== 原文

高可用集群keepalived
keepalived里面用到的核心技术是什么?
VRRP:虚拟路由冗余协议,解决静态网关单点风险
物理层包括:路由器(主设备、备用设备)、三层交换机(用于连接主备设备)
软件层:keepalived
相关技术:
主备设备连接--心跳线
主备设备优先级
主备设备工作方式:抢占式、非抢占式
主备设备安全认证
工作模式:主备 主主 备主(虚拟路由器2)
linux里面配置集群有哪些
LB:负载均衡集群 典型代表:LVS/HAProxy/nginx
HA:高可用集群 典型代表:keepalived实现无状态应用的高可用。mysql、redis等有状态应用通过自身的高可用解决方案 如mysql的组复制、pxc。
HPC:高性能集群
Keepalived 架构和安装
包安装
#CentOS
[root@centos ~]#yum -y install keepalived
#ubuntu
[root@ubuntu2004 ~]#apt -y install keepalived
Ubuntu 安装 keepalived
[root@ubuntu2004 ~]#apt -y install keepalived
#默认没有配置文件无法启动
#利用范例生成配置文件
[root@ubuntu2004 ~]#cp /usr/share/doc/keepalived/samples/keepalived.conf.sample /etc/keepalived/keepalived.conf
[root@ubuntu2004 ~]#systemctl start keepalived.service
查看进程
[root@ubuntu2004 ~]#ps auxf |grep keepalived
脚本编译安装
[root@ubuntu2004 ~]#cat install_keepalived.sh
#!/bin/bash
KEEPALIVED_VERSION=2.2.7
#KEEPALIVED_VERSION=2.2.2
#KEEPALIVED_VERSION=2.0.20
KEEPALIVED_FILE=keepalived-${KEEPALIVED_VERSION}.tar.gz
KEEPALIVED_INSTALL_DIR=/apps/keepalived
SRC_DIR=/usr/local/src
KEEPALIVED_URL=https://keepalived.org/software/
CPUS=`grep -c processor /proc/cpuinfo`
. /etc/os-release
color () {
RES_COL=60
MOVE_TO_COL="echo -en \\033[${RES_COL}G"

====

[任务说明]:
请把关于keepalived高可用集群的原文从头到尾一字不差地复述出来。 作答时只依据原文，不借助其他资料。

== 提供材料

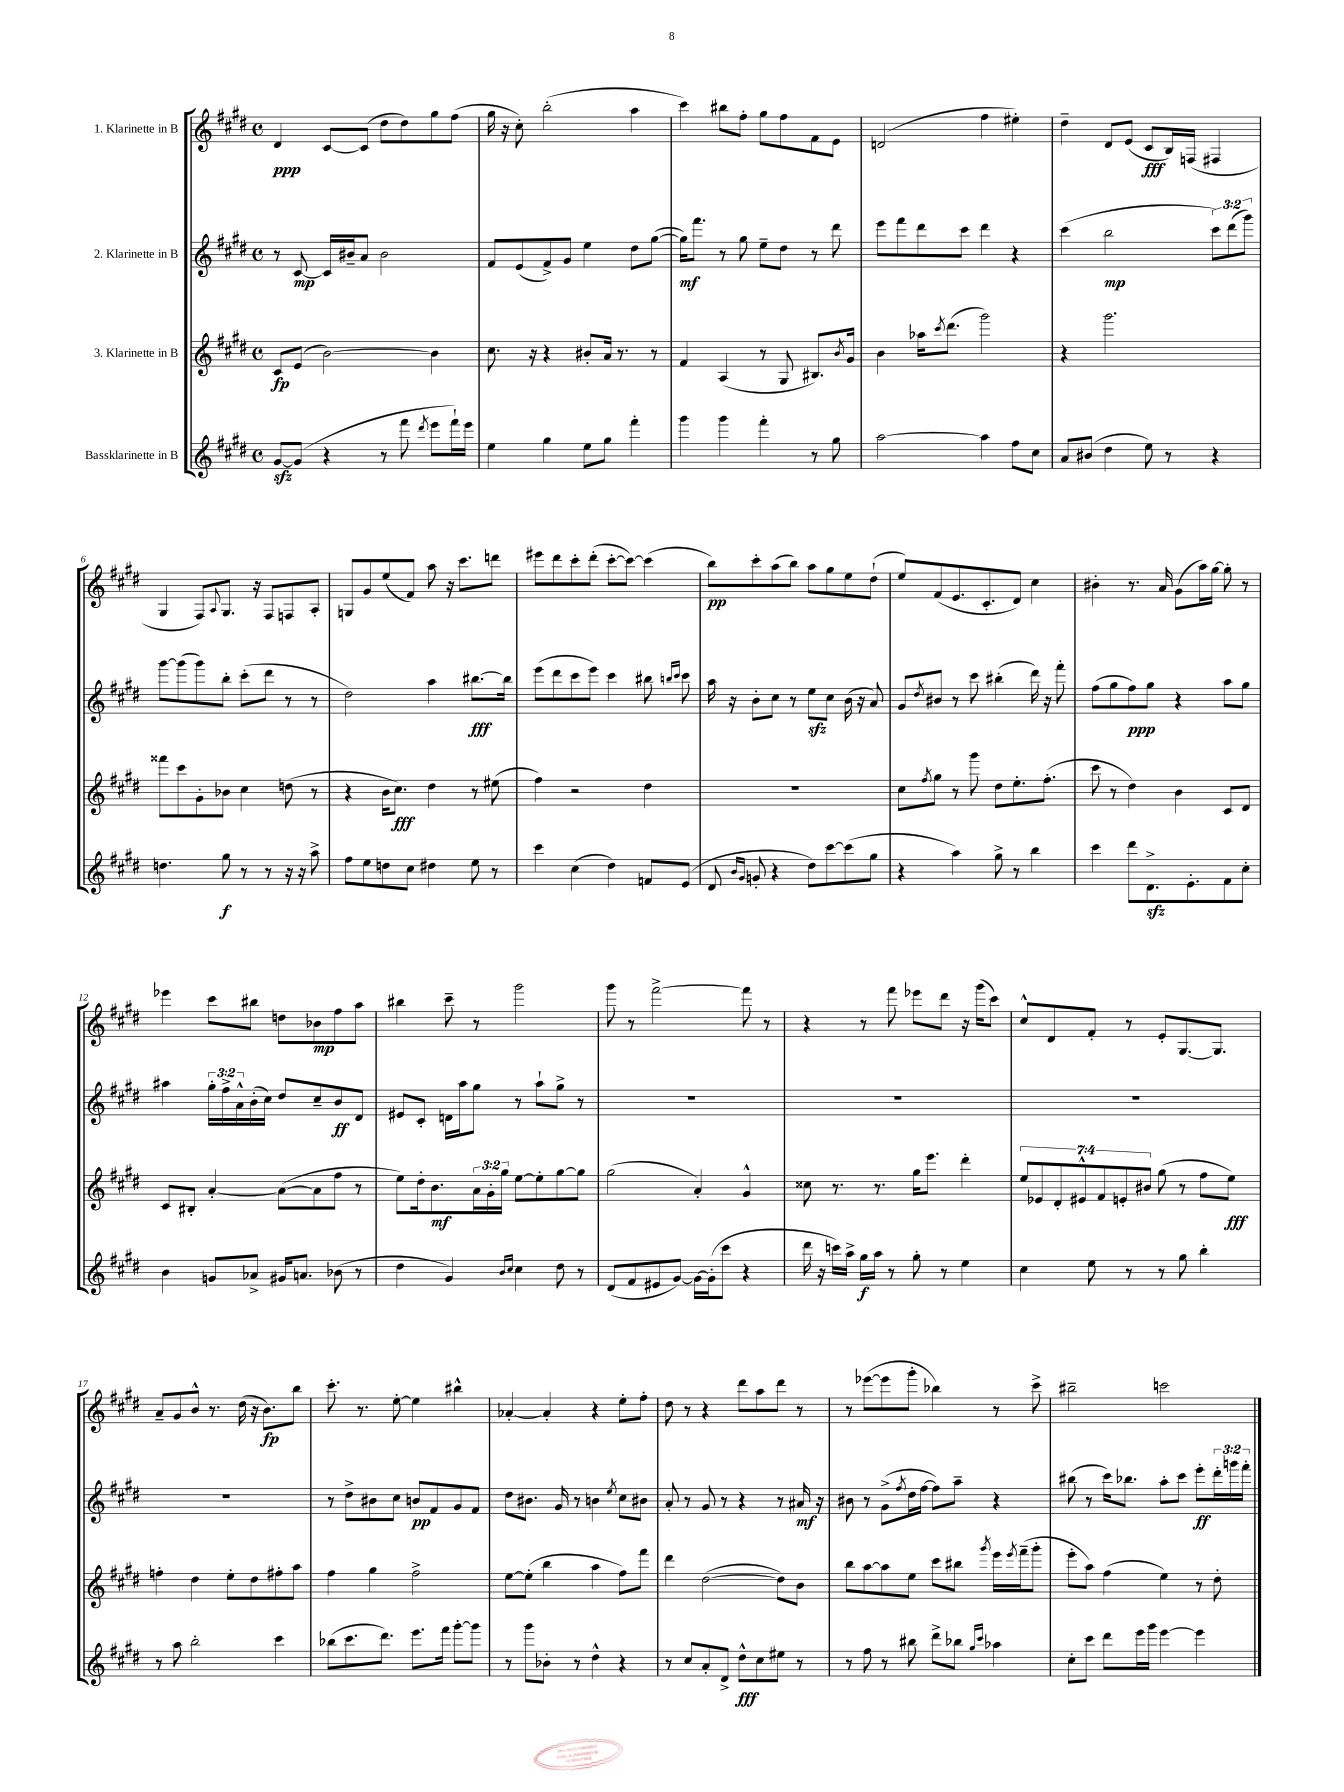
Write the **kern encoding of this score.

**kern	**kern	**kern	**kern
*staff4	*staff3	*staff2	*staff1
*clefG2	*clefG2	*clefG2	*clefG2
*k[f#c#g#d#]	*k[f#c#g#d#]	*k[f#c#g#d#]	*k[f#c#g#d#]
*M4/4	*M4/4	*M4/4	*M4/4
*met(c)	*met(c)	*met(c)	*met(c)
[8g#	8c#	8r	4d#
(8g#]	(8e	[8c#	.
4r	[2b)	16c#]	[8c#
.	.	16b#~	.
.	.	8a	(8c#]
8r	.	2b#	8dd#
8fff#	.	.	8dd#)
8qddd#	.	.	.
8eee	4b]	.	8gg#
16fff#`)	.	.	(8ff#
16eee	.	.	.
=	=	=	=
4ee	8.cc#	8f#	16gg#
.	.	.	16r
.	.	(8e	8cc#')
.	16r	.	.
4gg#	4r	8f#^)	(2bb'
.	.	8g#	.
8ee	8b#'	4ee	.
8gg#	16a	.	.
.	8.r	.	.
4fff#'	.	8dd#	4aa
.	8r	([8gg#	.
=	=	=	=
4ggg#	4f#	16gg#])	4ccc#)
.	.	8.fff#	.
4ggg#	(4A	8r	8bb#
.	.	8gg#	8ff#'
4fff#'	8r	8ee~	8gg#
.	8G#	8dd#	8ff#
8r	8.B#)	8r	8f#
8gg#	.	8ddd#	8e
.	8qb	.	.
.	16g#	.	.
=	=	=	=
[2aa	4b	8eee	(2d
.	.	8fff#	.
.	16aa-	8ddd#	.
.	8qccc#	.	.
.	(8.ddd#	.	.
.	.	8ccc#	.
4aa]	2ggg#)	4ddd#	4ff#
8ff#	.	4r	4ee#')
8cc#	.	.	.
=	=	=	=
8a	4r	(4ccc#	4dd#~
(8b#	.	.	.
4dd#	2.ggg#	2bb	8d#
.	.	.	(8e
8ee)	.	.	8c#
8r	.	.	16B)
.	.	.	(16F
4r	.	12ccc#)	4F#
.	.	(12ddd#	.
.	.	12ggg#)	.
=	=	=	=
4.dd	8fff##	[8ggg#	4G#
.	8ccc#	(8ggg#]	.
.	8g#'	8ggg#)	8F#)
.	.	.	8qqA
8gg#	8b-	8bb'	8.G#
8r	4cc#	(8ccc#'	.
.	.	.	16r
8r	.	8ddd#	8F#
16r	(8dd	8r	8F
16r	.	.	.
8aa^	8r	8r	8A'
=	=	=	=
8ff#	4r	2dd#)	8G
8ee	.	.	8g#
8dd	16b	.	(8ee
.	8.cc#)	.	.
8cc#	.	.	8f#)
4dd#	4dd#	4aa	8aa
.	.	.	16r
.	.	.	8.ccc#
8ee	8r	[8.bb#	.
8r	(8ee#	.	8ddd
.	.	16bb#]	.
=	=	=	=
4ccc#	4ff#)	(8eee	8eee#
.	.	8ddd#	8ddd#
(4cc#	2r	8ccc#	8ccc#'
.	.	8eee)	(8ddd#'
4dd#)	.	4ccc#	[8ccc#'
.	.	.	8ccc#_)
8f	4dd#	8bb#	(4ccc#]
.	.	16qqbb	.
.	.	16qqccc#	.
(8e	.	8ccc#	.
=	=	=	=
8d#	1r	16aa	8bb)
.	.	16r	.
16qqb	.	.	.
16qqg#	.	.	.
8g'	.	8b'	8ccc#'
4r	.	8cc#	(8aa
.	.	8r	8bb)
8dd#)	.	8ee	8aa
[8ccc#	.	8cc#	8gg#
(8ccc#]	.	(16b	8ee
.	.	16r	.
8gg#	.	8a)	(8dd#`
=	=	=	=
4r	8cc#	8g#	8ee)
.	8qff#	8qdd#	.
.	8gg#	8b#	(8f#
4aa)	8r	8r	8.e
.	8ggg#	8ccc#	.
.	.	.	8.c#'
8gg#^	8dd#	(4bb#'	.
8r	8.ee'	.	8d#)
4bb	.	16ddd#)	4cc#
.	(8.ff#'	16r	.
.	.	8fff#'	.
=	=	=	=
4ccc#	8ccc#	(8ff#	4b#'
.	8r	8gg#	.
8ddd#	4dd#)	8ff#)	8.r
8.d#^	.	8gg#	.
.	.	.	16a
.	4b	4r	(8g#
8.e'	.	.	.
.	.	.	16aa)
.	.	.	[16gg#
8f#	8c#	8aa	8gg#']
8cc#'	8d#	8gg#	8r
=	=	=	=
4b	8c#	4aa#	4eee-
.	8B#'	.	.
8g	[4a'	24gg#'	8ccc#
.	.	24ff#^	.
.	.	24a^^	.
8a-^	.	(16b'	8bb#
.	.	16cc#)	.
16g#	(8a_	8dd#	8dd
8.a	.	.	.
.	8a]	8cc#~	8b-
(8b-	8ff#	8b	8ff#
8r	8r	8d#	8aa
=	=	=	=
4dd#	8ee)	8e#	4bb#
.	16dd#'	8c#'	.
.	8.b	.	.
4g#)	.	16d	8ccc#~
.	.	16aa	.
.	24a	8gg#	8r
.	24g#'	.	.
.	24gg#	.	.
16qqb	.	.	.
16qqcc#	.	.	.
4cc#	[8ee	8r	2ggg#
.	8ee']	8aa`	.
8dd#	[8gg#	8gg#^	.
8r	8gg#]	8r	.
=	=	=	=
(8d#	(2gg#	1r	8ggg#
8f#	.	.	8r
8e#	.	.	[2fff#^
[8g#)	.	.	.
16g#_	4a')	.	.
(16g#']	.	.	.
8ccc#	.	.	.
4r	4g#^^	.	8fff#]
.	.	.	8r
=	=	=	=
16ddd#	8cc##	1r	4r
16r	.	.	.
16ccc)	8.r	.	.
16aa^	.	.	.
16gg#	.	.	8r
16aa	8.r	.	.
8r	.	.	8fff#
8gg#'	16gg#	.	8eee-
.	8.eee	.	.
8r	.	.	8ddd#
4ee	4ddd#'	.	16r
.	.	.	(16ggg#
.	.	.	8ccc#)
=	=	=	=
4cc#	14ee	1r	8cc#^^
.	14e-	.	.
.	.	.	8d#
.	14d#'	.	.
.	14e#^^	.	.
8ee	.	.	8f#'
.	14f#	.	.
.	14e'	.	.
8r	.	.	8r
.	14b#	.	.
8r	(8gg#	.	8e'
8gg#	8r	.	[8.G#
4bb'	8ff#	.	.
.	.	.	8.G#]
.	8ee)	.	.
=	=	=	=
8r	4ff'	1r	8a~
8aa	.	.	8g#
2bb'	4dd#	.	8b^^
.	.	.	8.r
.	8ee'	.	.
.	.	.	(16dd#
.	8dd#	.	16r
.	.	.	8.b)
4ccc#	8ff#'	.	.
.	8aa	.	8bb
=	=	=	=
(8bb-	4ff#	8r	8.ccc#'
8.ccc#	.	8dd#^	.
.	.	.	8.r
.	4gg#	8b#	.
8.ddd#)	.	.	.
.	.	8cc#	[8ee'
8.eee	2ff#^	8b	4ee]
.	.	8f#	.
16fff#	.	.	.
[8ggg#'	.	8g#	4bb#^^
8ggg#]	.	8f#	.
=	=	=	=
8r	[8ee	8dd#	[4a-'
8ggg#	(8ee']	8.b#	.
8b-'	4bb	.	4a-']
.	.	16g#	.
8r	.	8r	.
4dd#^^	4aa	4b	4r
.	.	8qee	.
4r	8ff#)	8cc#	8ee'
.	8fff#	8b#	8ff#'
=	=	=	=
8r	4ddd#	8a'	8dd#
8cc#	.	8r	8r
8a'	([2dd#	8g#	4r
8d#^	.	8r	.
8dd#^^	.	4r	8ddd#
8cc#	.	.	8aa
8ee#	8dd#])	8r	8ddd#
8r	8b	16a#	8r
.	.	16r	.
=	=	=	=
8r	8bb	8b#	8r
8ff#	[8aa	8r	([8eee-
8r	8aa]	(8g#^	8eee-]
.	.	8qff#	.
8bb#	8ee	16dd#	8ggg#'
.	.	[16ff#	.
8ddd#^	8ccc#	8ff#])	4bb-)
8bb-	8bb#	8aa~	.
16qqgg#	.	.	.
16qqccc#	8qggg#	.	.
4aa-	16eee	4r	8r
.	8qeee	.	.
.	(16fff#~	.	.
.	8ggg#'	.	8ccc#^
=	=	=	=
8cc#'	8eee'	(8bb#	2bb#~
8ccc#	8aa)	8r	.
8ddd#	(4ff#	16ccc#)	.
.	.	8.bb-	.
16eee	.	.	.
16ggg#	.	.	.
[4eee	4ee)	8aa'	2ccc
.	.	8ccc#	.
4eee]	8r	8eee'	.
.	8dd#'	24ddd#'	.
.	.	24ggg	.
.	.	24fff#'	.
==	==	==	==
*-	*-	*-	*-
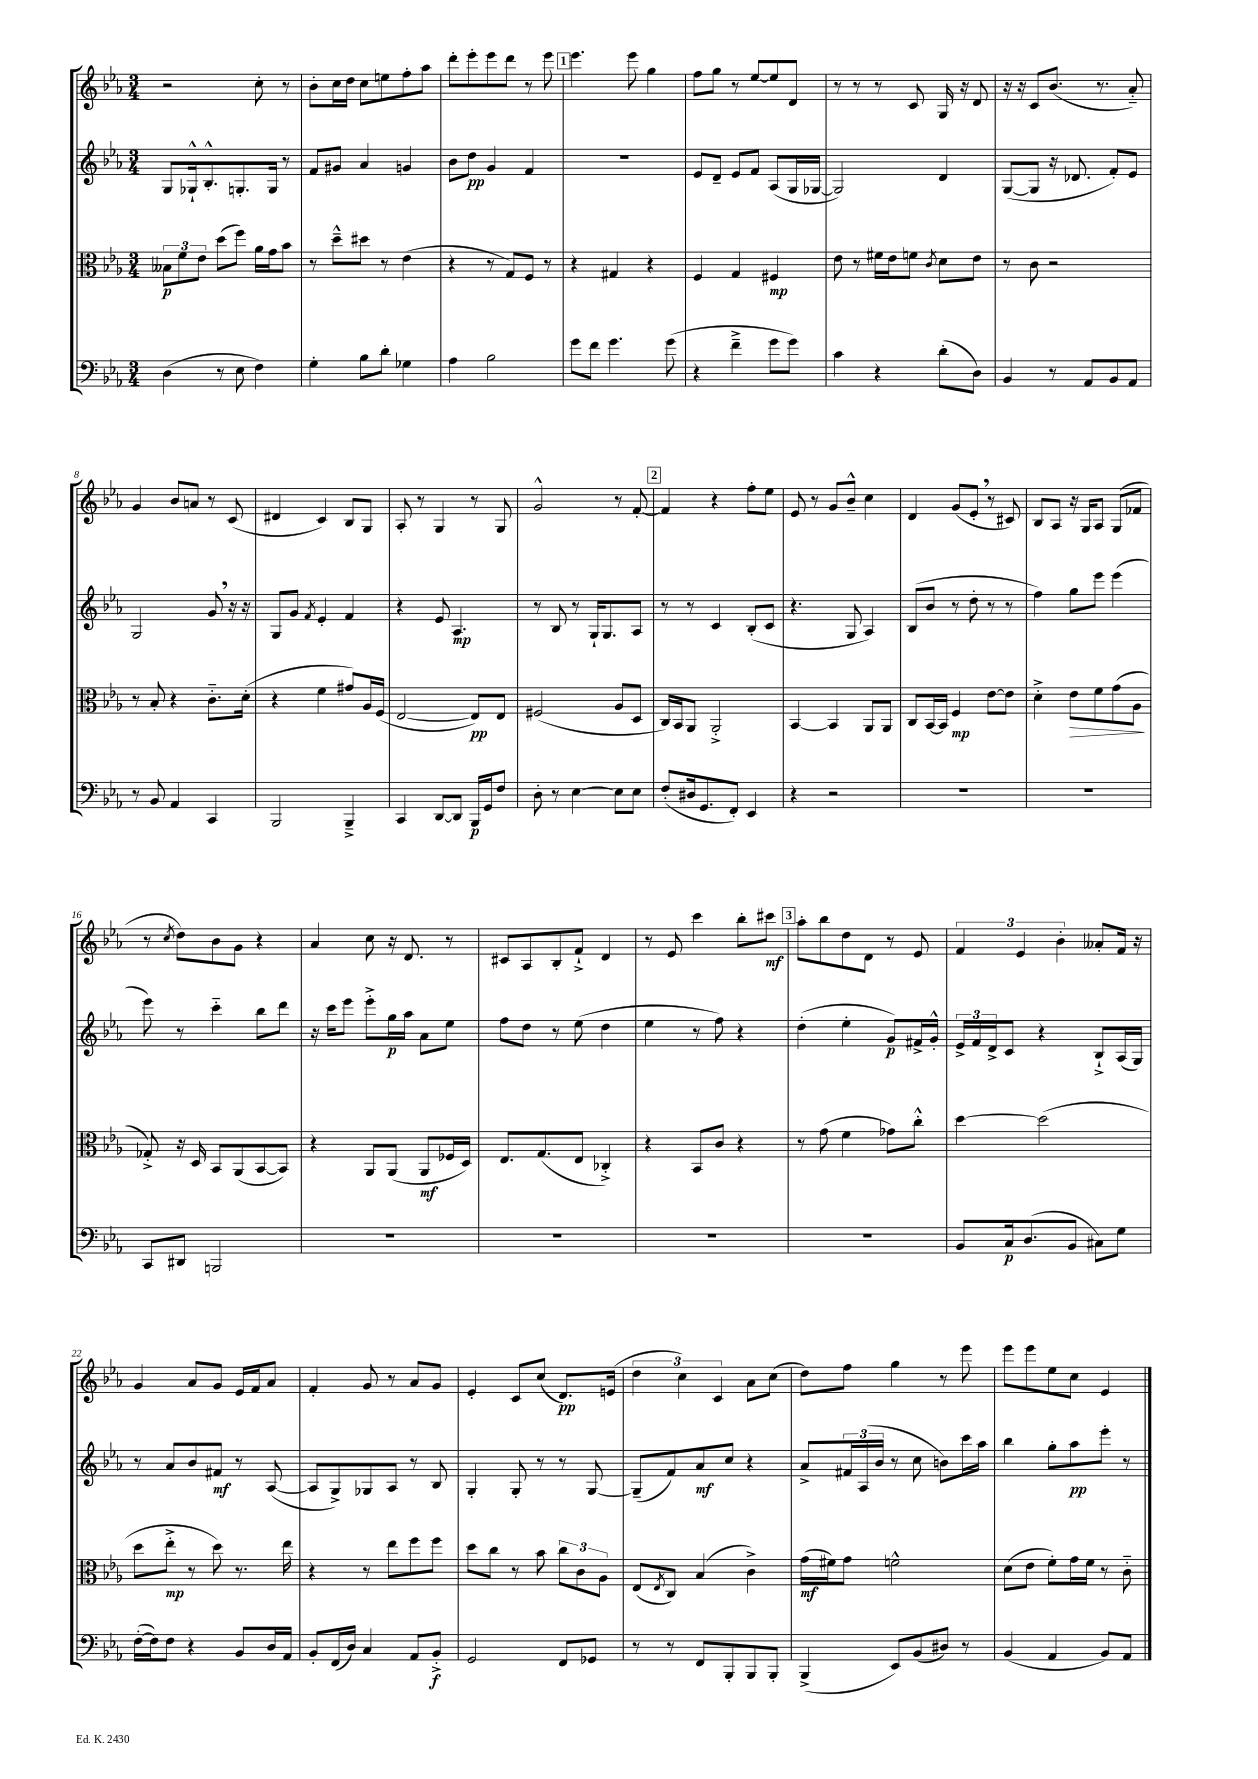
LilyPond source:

<<
\new StaffGroup <<
\new Staff = "s0" {
    \clef treble \key ees \major \numericTimeSignature \time 3/4
    r2 c''8-. r8 |
    bes'8-. c''16 d''16 c''8 e''8 f''8-. aes''8 |
    d'''8-. ees'''8-. ees'''8 d'''8 r8 ees'''8 |
    \mark \markup { \box "1" } ees'''4. ees'''8 g''4 |
    f''8 g''8 r8 ees''8~ ees''8 d'8 |
    r8 r8 r8 c'8 g16 r16 d'8 |
    r16 r16 c'8 bes'8.( r8. aes'8-_) |
    g'4 bes'8 a'8 r8 c'8( |
    dis'4 c'4) bes8 g8 |
    aes8-. r8 g4 r8 g8 |
    g'2-^ r8 f'8~-. |
    \mark \markup { \box "2" } f'4 r4 f''8-. ees''8 |
    ees'8 r8 g'8 bes'8---^ c''4 |
    d'4 g'8( ees'8-. \breathe r8 cis'8) |
    bes8 aes8 r16 g16 aes8 g8( fes'8 |
    r8 \acciaccatura { c''8 } d''8) bes'8 g'8 r4 |
    aes'4 c''8 r16 d'8. r8 |
    cis'8 aes8 bes8-. f'8-!-> d'4 |
    r8 ees'8 c'''4 bes''8-. cis'''8\mf |
    \mark \markup { \box "3" } aes''8-. bes''8 d''8 d'8 r8 ees'8 |
    \tuplet 3/2 { f'4 ees'4 bes'4-. } aeses'8-. f'16 r16 |
    g'4 aes'8 g'8 ees'16 f'16 aes'8 |
    f'4-. g'8 r8 aes'8 g'8 |
    ees'4-. c'8 c''8( d'8.\pp) e'16( |
    \tuplet 3/2 { d''4 c''4) c'4 } aes'8 c''8( |
    d''8) f''8 g''4 r8 ees'''8 |
    ees'''8 ees'''8 ees''8 c''8 ees'4 \bar "|." |
}
\new Staff = "s1" {
    \clef treble \key ees \major \numericTimeSignature \time 3/4
    g8 ges16-!-^ bes8.-.-^ g8.-. g16 r8 |
    f'8 gis'8 aes'4 g'4 |
    bes'8 d''8\pp g'4 f'4 |
    \mark \markup { \box "1" } R2. |
    ees'8 d'8-- ees'8 f'8 aes8( g16 ges16~ |
    ges2) d'4 |
    g8~( g8 r16 des'8. f'8-.) ees'8 |
    g2 g'8 \breathe r16 r16 |
    g8 g'8 \acciaccatura { f'8 } ees'4-. f'4 |
    r4 ees'8 aes4.\mp |
    r8 bes8 r8 g16-! g8. aes8 |
    \mark \markup { \box "2" } r8 r8 c'4 bes8-.( c'8 |
    r4. g8 aes4) |
    bes8( bes'8 r8 d''8-. r8 r8 |
    f''4) g''8 ees'''8 ees'''4( |
    ees'''8) r8 c'''4-_ bes''8 d'''8 |
    r16 c'''16 ees'''8 ees'''8-.-> g''16\p aes''16 aes'8 ees''8 |
    f''8 d''8 r8 ees''8( d''4 |
    ees''4 r8 f''8) r4 |
    \mark \markup { \box "3" } d''4-.( ees''4-. g'8\p) fis'16-> g'16-.-^ |
    \tuplet 3/2 { ees'16-> f'16 d'16-> } c'8 r4 bes8-!-> aes16( g16) |
    r8 aes'8 bes'8 fis'8\mf r8 aes8~( |
    aes8 g8->) ges8 aes8 r8 bes8 |
    g4-. g8-. r8 r8 g8~ |
    g8--( f'8) aes'8\mf c''8 r4 |
    aes'8-> \tuplet 3/2 { fis'16 aes16( bes'16 } r8 c''8 b'8) c'''16 aes''16 |
    bes''4 g''8-. aes''8\pp ees'''8-. r8 \bar "|." |
}
\new Staff = "s2" {
    \clef alto \key ees \major \numericTimeSignature \time 3/4
    \tuplet 3/2 { beses8\p f'8 ees'8 } d''8( f''8) aes'16 g'16 bes'8 |
    r8 d''8---^ dis''8 r8 ees'4( |
    r4 r8 g8) f8 r8 |
    \mark \markup { \box "1" } r4 gis4 r4 |
    f4 g4 fis4\mp |
    ees'8 r8 fis'16 ees'16 f'8 \acciaccatura { c'8 } d'8 ees'8 |
    r8 c'8 r2 |
    r8 bes8-. r4 c'8.-_ d'16-.( |
    r4 f'4 gis'8) aes16 f16( |
    ees2~ ees8\pp) ees8 |
    fis2( aes8 d8 |
    \mark \markup { \box "2" } c16) bes,16 aes,8 aes,2-.-> |
    bes,4~ bes,4 aes,8 aes,8 |
    c8 bes,16~ bes,16 f4\mp ees'8~ ees'8 |
    d'4-.-> ees'8\> f'8 g'8( aes8\! |
    ges8-.->) r16 d16 bes,8 aes,8( bes,8~ bes,8) |
    r4 aes,8 aes,8( aes,8\mf fes16 d16) |
    ees8. g8.( ees8 ces4-.->) |
    r4 bes,8 c'8 r4 |
    \mark \markup { \box "3" } r8 g'8( f'4 ges'8) c''8-.-^ |
    d''4~ d''2( |
    d''8 ees''8-.->\mp r8 d''8) r8. ees''16 |
    r4 r8 ees''8 f''8 f''8 |
    d''8 c''8 r8 bes'8 \tuplet 3/2 { c''8 c'8 aes8 } |
    ees8( \acciaccatura { ees8 } c8) bes4( c'4->) |
    g'16\mf( fis'16) g'8 f'2-^ |
    d'8( ees'8 f'8-.) g'16 f'16 r8 c'8-_ \bar "|." |
}
\new Staff = "s3" {
    \clef bass \key ees \major \numericTimeSignature \time 3/4
    d4( r8 ees8 f4) |
    g4-. bes8 d'8-. ges4 |
    aes4 bes2 |
    \mark \markup { \box "1" } g'8 f'8 g'4. g'8( |
    r4 f'4---> g'8 g'8) |
    c'4 r4 d'8-.( d8) |
    bes,4 r8 aes,8 bes,8 aes,8 |
    r8 bes,8 aes,4 c,4 |
    bes,,2 bes,,4---> |
    c,4 d,8~ d,8 bes,,16\p g,16 f8 |
    d8-. r8 ees4~ ees8 ees8 |
    \mark \markup { \box "2" } f8-.( dis16 g,8. f,8-.) ees,4 |
    r4 r2 |
    R2. |
    R2. |
    c,8 dis,8 b,,2 |
    R2. |
    R2. |
    R2. |
    \mark \markup { \box "3" } R2. |
    bes,8 c16\p d8.( bes,8 cis8) g8 |
    f16~-.( f16) f8 r4 bes,8 d16 aes,16 |
    bes,8-. f,16( d16) c4 aes,8 bes,8-.->\f |
    g,2 f,8 ges,8 |
    r8 r8 f,8 bes,,8-. bes,,8 bes,,8-. |
    bes,,4->( ees,8) bes,8( dis8) r8 |
    bes,4( aes,4 bes,8) aes,8 \bar "|." |
}
>>
>>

====

[任务回答]:
高可用集群keepalived
keepalived里面用到的核心技术是什么?
VRRP:虚拟路由冗余协议,解决静态网关单点风险
物理层包括:路由器(主设备、备用设备)、三层交换机(用于连接主备设备)
软件层:keepalived
相关技术:
主备设备连接--心跳线
主备设备优先级
主备设备工作方式:抢占式、非抢占式
主备设备安全认证
工作模式:主备 主主 备主(虚拟路由器2)
linux里面配置集群有哪些
LB:负载均衡集群 典型代表:LVS/HAProxy/nginx
HA:高可用集群 典型代表:keepalived实现无状态应用的高可用。mysql、redis等有状态应用通过自身的高可用解决方案 如mysql的组复制、pxc。
HPC:高性能集群
Keepalived 架构和安装
包安装
#CentOS
[root@centos ~]#yum -y install keepalived
#ubuntu
[root@ubuntu2004 ~]#apt -y install keepalived
Ubuntu 安装 keepalived
[root@ubuntu2004 ~]#apt -y install keepalived
#默认没有配置文件无法启动
#利用范例生成配置文件
[root@ubuntu2004 ~]#cp /usr/share/doc/keepalived/samples/keepalived.conf.sample /etc/keepalived/keepalived.conf
[root@ubuntu2004 ~]#systemctl start keepalived.service
查看进程
[root@ubuntu2004 ~]#ps auxf |grep keepalived
脚本编译安装
[root@ubuntu2004 ~]#cat install_keepalived.sh
#!/bin/bash
KEEPALIVED_VERSION=2.2.7
#KEEPALIVED_VERSION=2.2.2
#KEEPALIVED_VERSION=2.0.20
KEEPALIVED_FILE=keepalived-${KEEPALIVED_VERSION}.tar.gz
KEEPALIVED_INSTALL_DIR=/apps/keepalived
SRC_DIR=/usr/local/src
KEEPALIVED_URL=https://keepalived.org/software/
CPUS=`grep -c processor /proc/cpuinfo`
. /etc/os-release
color () {
RES_COL=60
MOVE_TO_COL="echo -en \\033[${RES_COL}G"